2. Exercise your core to strengthen the abdominal and back muscles.

Your core muscles are located deep in your body and are responsible for the movements of the entire spine. They are often overlooked and over the years they may get weaker. Weak core muscles are not very effective in controlling spinal movements and this could lead to pain while active or even walking. It is recommended that along with your lower back and abdominal muscles, your deep core muscles need to be strong and supple in order to support your spine and take pressure off your lower back.

Physiotherapists are qualified to guide you on how you can keep these muscles strong and toned through specific, targeted exercises. These exercises are simple and can be performed in 20 to 30 minutes as part of a daily routine a few times a week. SportsHealth Physio can provide individualised exercise programs that meet your specific needs and can be fit into your daily schedule.

3. Footwear can help support your spine.

Whether you're walking or running for exercise, the shoes you wear play an important role in supporting your lower back. Good shoes provide a supportive base that helps the spine and body remain in alignment. It is not uncommon for us to use the wrong footwear for running and walking, after which our back pays the price.

Physiotherapists can make sure that the shoes you wear are of proper fitting and the back of your heels is snug and comfortable. Your shoes should not be overly tight either as that may interfere with the natural mechanics of the foot.

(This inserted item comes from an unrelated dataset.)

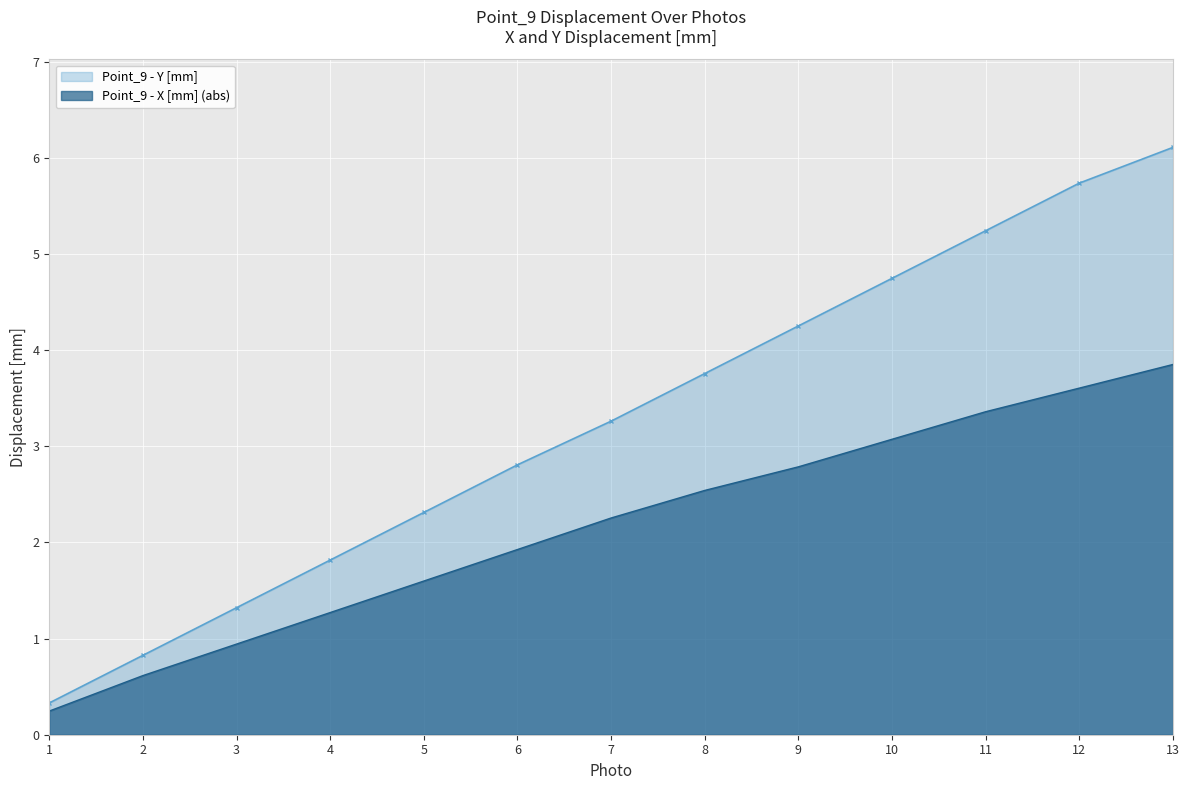

Reading left to right, transcribe all the data shown in this chart.

Point_9 - Y [mm]: 0.3	0.8	1.3	1.8	2.3	2.8	3.3	3.8	4.3	4.7	5.2	5.7	6.1
Point_9 - X [mm]: 0.2	0.6	0.9	1.3	1.6	1.9	2.3	2.5	2.8	3.1	3.4	3.6	3.9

4. Exercise for weight loss.

Exercise along with a healthy diet helps you lose weight or even maintain a healthy weight. Being overweight or gaining weight are considered as risk factors that may put your spine under immense pressure and lead to lower back pain. Having belly fat can put added stress on the muscles ligaments and tendons of the lower back. Health care professionals such as physiotherapists can help design specific exercise programs that may help with strengthening the back and toning up.

5. Practise good ergonomics while sitting—and limit total sitting time.

Did you know that the discs in your lower spine are loaded three times more while sitting than standing, so long periods of sitting can create or aggravate a painful back condition. Moreover, when sitting at a desk and/or looking at a computer screen, our natural tendency is to slouch and lean forward, stressing our lumbar discs even more. Health care professionals recommend that you take a short walk every hour to relieve the pressure on your back. The spine is meant to move to stay healthy, and movement fuels the spine with healthy nutrients.